On Friday 20 April 2007 21:17, Ulrich Drepper wrote:
> On 4/20/07, Andreas Gruenbacher <agruen@...e.de> wrote:
> > The code also seems to stop at the first matching mount point. You can
> > have the same device mounted on the same mount point multiple times but
> > with different mount options, e.g., [...]
> 
> You can unfortunately do many stupid things.  That's the user's
> problem.  The point is that everything works fine in an environment
> which does not have such bogus mounts.

What I described is a supported feature, nothing more and nothing less. It's 
also relatively easy to handle this case correctly in glibc, e.g.,

--- a/sysdeps/unix/sysv/linux/internal_statvfs.c
+++ b/sysdeps/unix/sysv/linux/internal_statvfs.c
@@ -139,6 +139,7 @@ __statvfs_getflags (const char *name, in
 	      char *cp = mntbuf.mnt_opts;
 	      char *opt;
 
+	      result = 0;
 	      while ((opt = strsep (&cp, ",")) != NULL)
 		if (strcmp (opt, "ro") == 0)
 		  result |= ST_RDONLY;
@@ -157,9 +158,10 @@ __statvfs_getflags (const char *name, in
 		else if (strcmp (opt, "nodiratime") == 0)
 		  result |= ST_NODIRATIME;
 
-	      /* We can stop looking for more entries.  */
 	      success = true;
-	      break;
+	      /* Don't stop looking: the same device may be mounted several
+	         times with different options; in that case, the last entry
+		 is the topmost mount.  */
 	    }
 	}
       /* Maybe the kernel names for the filesystems changed or the

> > I gave a chroot example that showed that in the current implementation,
> > you can get pretty random clashes between mounts; there are other cases
> > with lazy unmounts as well.

EXTRACTED DATA →
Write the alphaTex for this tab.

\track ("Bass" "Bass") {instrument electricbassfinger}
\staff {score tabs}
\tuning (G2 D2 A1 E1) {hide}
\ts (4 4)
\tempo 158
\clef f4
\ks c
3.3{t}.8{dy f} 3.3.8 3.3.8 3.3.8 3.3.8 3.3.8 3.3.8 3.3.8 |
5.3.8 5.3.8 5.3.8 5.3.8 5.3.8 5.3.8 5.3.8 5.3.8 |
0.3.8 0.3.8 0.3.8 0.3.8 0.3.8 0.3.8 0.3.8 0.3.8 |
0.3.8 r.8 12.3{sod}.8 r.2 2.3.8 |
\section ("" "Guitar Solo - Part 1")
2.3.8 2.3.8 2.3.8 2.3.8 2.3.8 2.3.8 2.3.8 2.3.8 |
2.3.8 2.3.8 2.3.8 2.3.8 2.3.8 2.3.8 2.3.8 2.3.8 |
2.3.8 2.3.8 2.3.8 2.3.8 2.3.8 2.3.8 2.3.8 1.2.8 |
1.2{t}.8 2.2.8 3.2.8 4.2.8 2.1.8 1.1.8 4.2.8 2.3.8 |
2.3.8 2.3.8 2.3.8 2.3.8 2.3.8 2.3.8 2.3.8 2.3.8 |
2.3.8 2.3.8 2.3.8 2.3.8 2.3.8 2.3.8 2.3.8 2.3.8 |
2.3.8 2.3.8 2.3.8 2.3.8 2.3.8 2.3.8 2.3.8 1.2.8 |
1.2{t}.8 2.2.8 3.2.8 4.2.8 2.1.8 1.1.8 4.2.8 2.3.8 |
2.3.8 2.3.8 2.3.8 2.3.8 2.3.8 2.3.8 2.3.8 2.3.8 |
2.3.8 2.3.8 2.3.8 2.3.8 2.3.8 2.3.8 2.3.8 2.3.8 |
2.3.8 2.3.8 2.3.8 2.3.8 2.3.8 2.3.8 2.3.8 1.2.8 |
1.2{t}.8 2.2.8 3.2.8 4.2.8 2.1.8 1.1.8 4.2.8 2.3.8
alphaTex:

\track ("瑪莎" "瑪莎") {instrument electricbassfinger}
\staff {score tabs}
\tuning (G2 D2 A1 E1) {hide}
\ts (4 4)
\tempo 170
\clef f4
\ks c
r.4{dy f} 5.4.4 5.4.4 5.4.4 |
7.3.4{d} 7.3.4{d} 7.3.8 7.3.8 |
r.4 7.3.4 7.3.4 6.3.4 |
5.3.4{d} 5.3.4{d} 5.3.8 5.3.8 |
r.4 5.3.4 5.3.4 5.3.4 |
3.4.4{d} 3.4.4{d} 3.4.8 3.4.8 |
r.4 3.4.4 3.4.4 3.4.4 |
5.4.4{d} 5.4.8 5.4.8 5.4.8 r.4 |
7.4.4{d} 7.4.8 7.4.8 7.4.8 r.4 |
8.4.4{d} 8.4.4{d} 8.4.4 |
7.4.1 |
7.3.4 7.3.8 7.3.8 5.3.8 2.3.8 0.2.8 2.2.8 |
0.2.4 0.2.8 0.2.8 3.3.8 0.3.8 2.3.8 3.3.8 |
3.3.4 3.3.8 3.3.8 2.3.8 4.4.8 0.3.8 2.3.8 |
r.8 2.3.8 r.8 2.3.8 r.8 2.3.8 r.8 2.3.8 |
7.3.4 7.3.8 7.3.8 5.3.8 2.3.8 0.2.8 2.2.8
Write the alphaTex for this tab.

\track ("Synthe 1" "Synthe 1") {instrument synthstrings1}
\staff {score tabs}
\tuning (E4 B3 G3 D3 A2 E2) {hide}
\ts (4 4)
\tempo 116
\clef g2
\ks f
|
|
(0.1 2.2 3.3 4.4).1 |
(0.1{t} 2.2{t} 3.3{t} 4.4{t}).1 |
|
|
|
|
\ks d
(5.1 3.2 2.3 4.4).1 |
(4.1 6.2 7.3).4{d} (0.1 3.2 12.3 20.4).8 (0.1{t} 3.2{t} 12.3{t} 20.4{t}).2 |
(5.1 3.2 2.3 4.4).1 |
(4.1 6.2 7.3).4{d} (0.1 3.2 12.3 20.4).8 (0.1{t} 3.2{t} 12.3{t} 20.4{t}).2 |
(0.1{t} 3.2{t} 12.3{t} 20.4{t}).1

EXERCISE REQUIREMENTS →
• 1. List every line that the patch in the mailing-list message adds to internal_statvfs.c, leaving out the file header and the leading plus sign.
• 2. In the mailing-list message, which entry does the added code comment call the topmost mount when the same device is mounted several times with different options?
• 3. Print the part of the mailing-list message between "On Friday 20" and "such bogus mounts.", inclusive.

SOLUTIONS TO THE EXERCISE →
• 1.
result = 0;
/* Don't stop looking: the same device may be mounted several
times with different options; in that case, the last entry
is the topmost mount.  */

• 2. The last entry.

• 3.
On Friday 20 April 2007 21:17, Ulrich Drepper wrote:
> On 4/20/07, Andreas Gruenbacher <agruen@...e.de> wrote:
> > The code also seems to stop at the first matching mount point. You can
> > have the same device mounted on the same mount point multiple times but
> > with different mount options, e.g., [...]
> 
> You can unfortunately do many stupid things.  That's the user's
> problem.  The point is that everything works fine in an environment
> which does not have such bogus mounts.